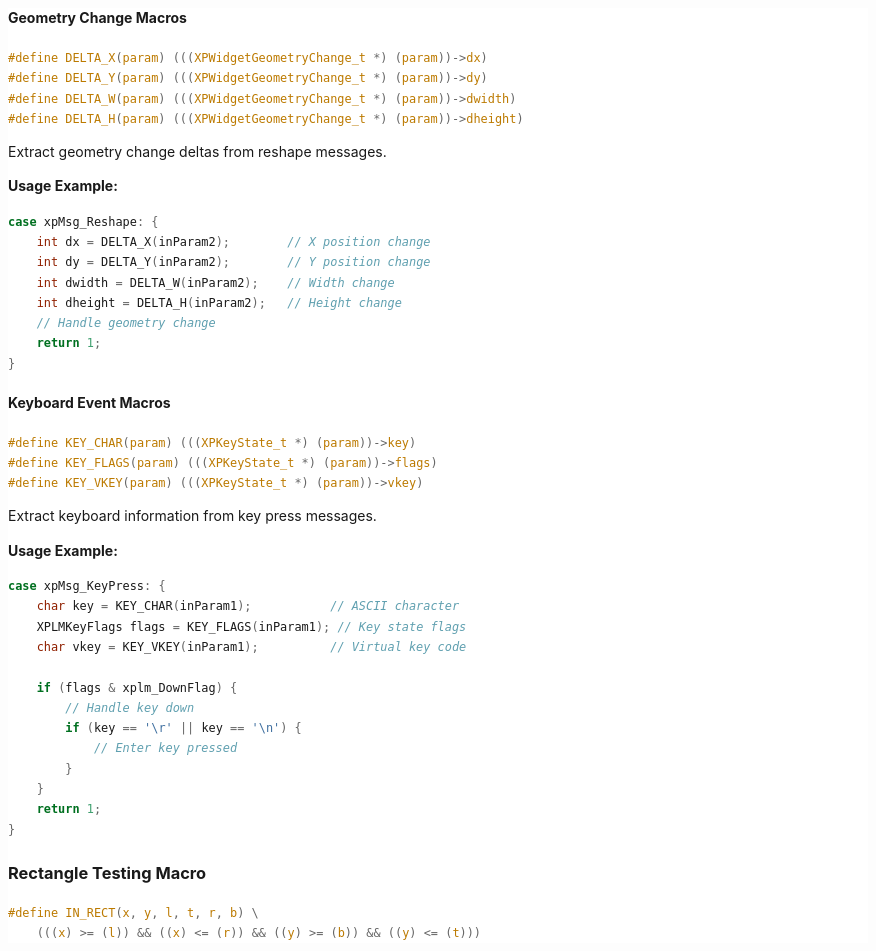 #### Geometry Change Macros

```c
#define DELTA_X(param) (((XPWidgetGeometryChange_t *) (param))->dx)
#define DELTA_Y(param) (((XPWidgetGeometryChange_t *) (param))->dy)
#define DELTA_W(param) (((XPWidgetGeometryChange_t *) (param))->dwidth)
#define DELTA_H(param) (((XPWidgetGeometryChange_t *) (param))->dheight)
```

Extract geometry change deltas from reshape messages.

**Usage Example:**

```c
case xpMsg_Reshape: {
    int dx = DELTA_X(inParam2);        // X position change
    int dy = DELTA_Y(inParam2);        // Y position change  
    int dwidth = DELTA_W(inParam2);    // Width change
    int dheight = DELTA_H(inParam2);   // Height change
    // Handle geometry change
    return 1;
}
```

#### Keyboard Event Macros

```c
#define KEY_CHAR(param) (((XPKeyState_t *) (param))->key)
#define KEY_FLAGS(param) (((XPKeyState_t *) (param))->flags)
#define KEY_VKEY(param) (((XPKeyState_t *) (param))->vkey)
```

Extract keyboard information from key press messages.

**Usage Example:**

```c
case xpMsg_KeyPress: {
    char key = KEY_CHAR(inParam1);           // ASCII character
    XPLMKeyFlags flags = KEY_FLAGS(inParam1); // Key state flags
    char vkey = KEY_VKEY(inParam1);          // Virtual key code
    
    if (flags & xplm_DownFlag) {
        // Handle key down
        if (key == '\r' || key == '\n') {
            // Enter key pressed
        }
    }
    return 1;
}
```

### Rectangle Testing Macro

```c
#define IN_RECT(x, y, l, t, r, b) \
    (((x) >= (l)) && ((x) <= (r)) && ((y) >= (b)) && ((y) <= (t)))
```
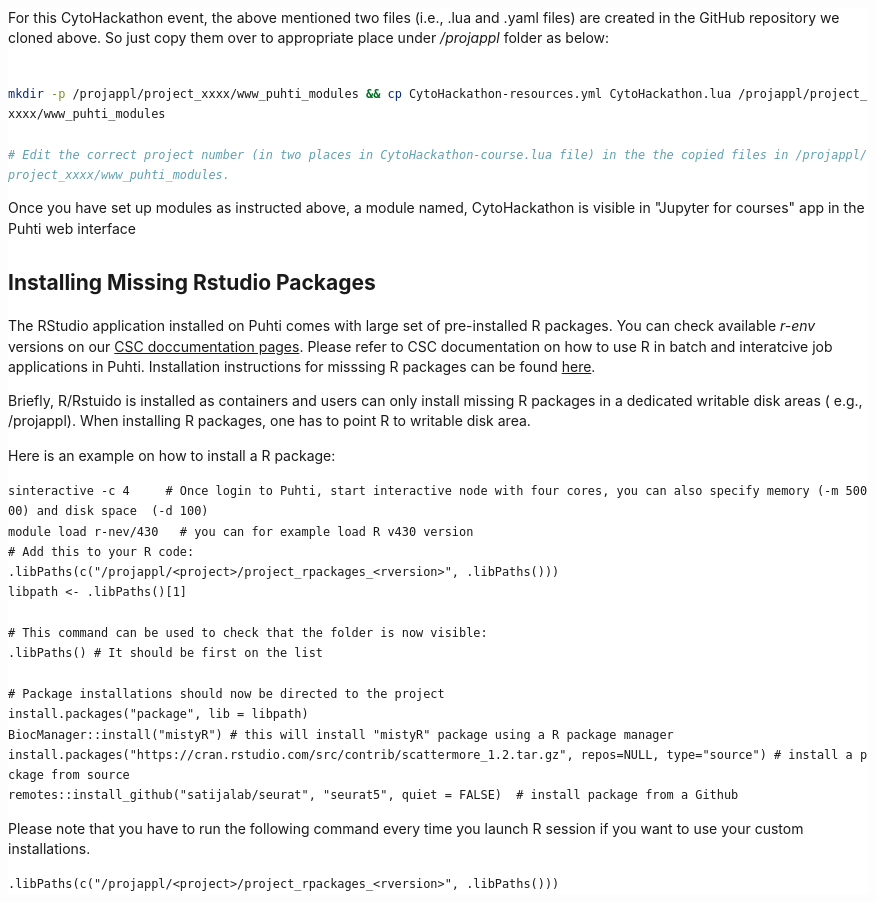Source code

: For this CytoHackathon event, the above mentioned two files (i.e., .lua and .yaml files) are created  in the GitHub repository we cloned above. So just copy them over to appropriate place under */projappl* folder as below:

```bash

mkdir -p /projappl/project_xxxx/www_puhti_modules && cp CytoHackathon-resources.yml	CytoHackathon.lua /projappl/project_xxxx/www_puhti_modules

# Edit the correct project number (in two places in CytoHackathon-course.lua file) in the the copied files in /projappl/project_xxxx/www_puhti_modules.

```

Once you have set up modules as instructed above, a module named, CytoHackathon is visible in "Jupyter for courses" app in the Puhti web interface
## Installing Missing Rstudio Packages

The RStudio application installed on Puhti comes with large set of pre-installed R packages. You can check available *r-env* versions on our [CSC doccumentation pages](https://docs.csc.fi/apps/r-env/). Please refer to CSC documentation on how to use R in batch and interatcive job applications in Puhti. Installation instructions for misssing R packages can be found [here](https://docs.csc.fi/apps/r-env/#r-package-installations).

Briefly, R/Rstuido is installed as containers and users can only install missing R packages in a dedicated writable disk areas (
e.g., /projappl). When installing R packages, one has to point R to writable disk area. 

Here is an example on how to  install a R package:
```
sinteractive -c 4     # Once login to Puhti, start interactive node with four cores, you can also specify memory (-m 50000) and disk space  (-d 100)
module load r-nev/430   # you can for example load R v430 version
# Add this to your R code:
.libPaths(c("/projappl/<project>/project_rpackages_<rversion>", .libPaths()))
libpath <- .libPaths()[1]

# This command can be used to check that the folder is now visible:
.libPaths() # It should be first on the list

# Package installations should now be directed to the project
install.packages("package", lib = libpath)
BiocManager::install("mistyR") # this will install "mistyR" package using a R package manager
install.packages("https://cran.rstudio.com/src/contrib/scattermore_1.2.tar.gz", repos=NULL, type="source") # install a pckage from source
remotes::install_github("satijalab/seurat", "seurat5", quiet = FALSE)  # install package from a Github
```
Please note that you have to run the following command every time you launch R session if you want to use your custom installations.

```
.libPaths(c("/projappl/<project>/project_rpackages_<rversion>", .libPaths()))
```
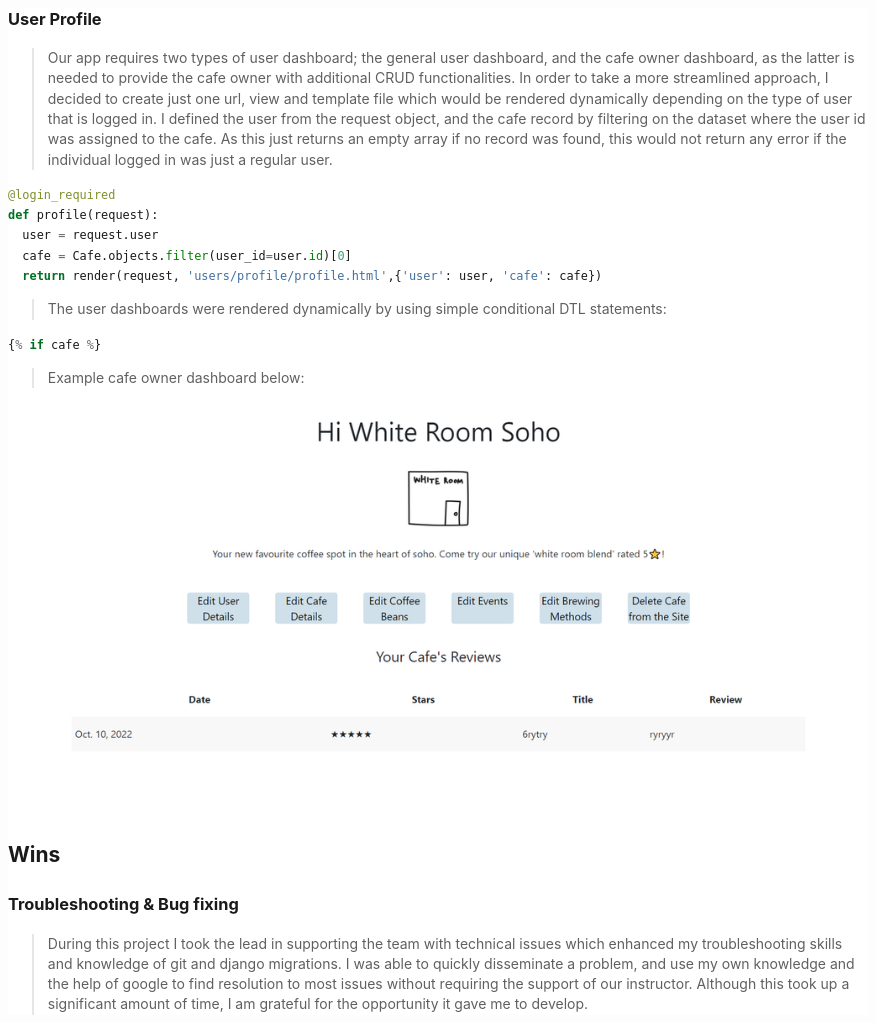 ### User Profile

>Our app requires two types of user dashboard; the general user dashboard, and the cafe owner dashboard, as the latter is needed to provide the cafe owner with additional CRUD functionalities. In order to take a more streamlined approach, I decided to create just one url, view and template file which would be rendered dynamically depending on the type of user that is logged in. I defined the user from the request object, and the cafe record by filtering on the dataset where the user id was assigned to the cafe. As this just returns an empty array if no record was found, this would not return any error if the individual logged in was just a regular user.

```py
@login_required
def profile(request):
  user = request.user
  cafe = Cafe.objects.filter(user_id=user.id)[0]
  return render(request, 'users/profile/profile.html',{'user': user, 'cafe': cafe})
```

>The user dashboards were rendered dynamically by using simple conditional DTL statements:

```py
{% if cafe %}
```

>Example cafe owner dashboard below:

<img src="main_app\static\uploads\capture.PNG"/>

## Wins

### Troubleshooting & Bug fixing

>During this project I took the lead in supporting the team with technical issues which enhanced my troubleshooting skills and knowledge of git and django migrations. I was able to quickly disseminate a problem, and use my own knowledge and the help of google to find resolution to most issues without requiring the support of our instructor. Although this took up a significant amount of time, I am grateful for the opportunity it gave me to develop.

» ACTIVITY
Read each line of the material, and wherever the word "installations" turns up, copy that line.

» THE COMPLETED TASK
The RStudio application installed on Puhti comes with large set of pre-installed R packages. You can check available *r-env* versions on our [CSC doccumentation pages](https://docs.csc.fi/apps/r-env/). Please refer to CSC documentation on how to use R in batch and interatcive job applications in Puhti. Installation instructions for misssing R packages can be found [here](https://docs.csc.fi/apps/r-env/#r-package-installations).
# Package installations should now be directed to the project
Please note that you have to run the following command every time you launch R session if you want to use your custom installations.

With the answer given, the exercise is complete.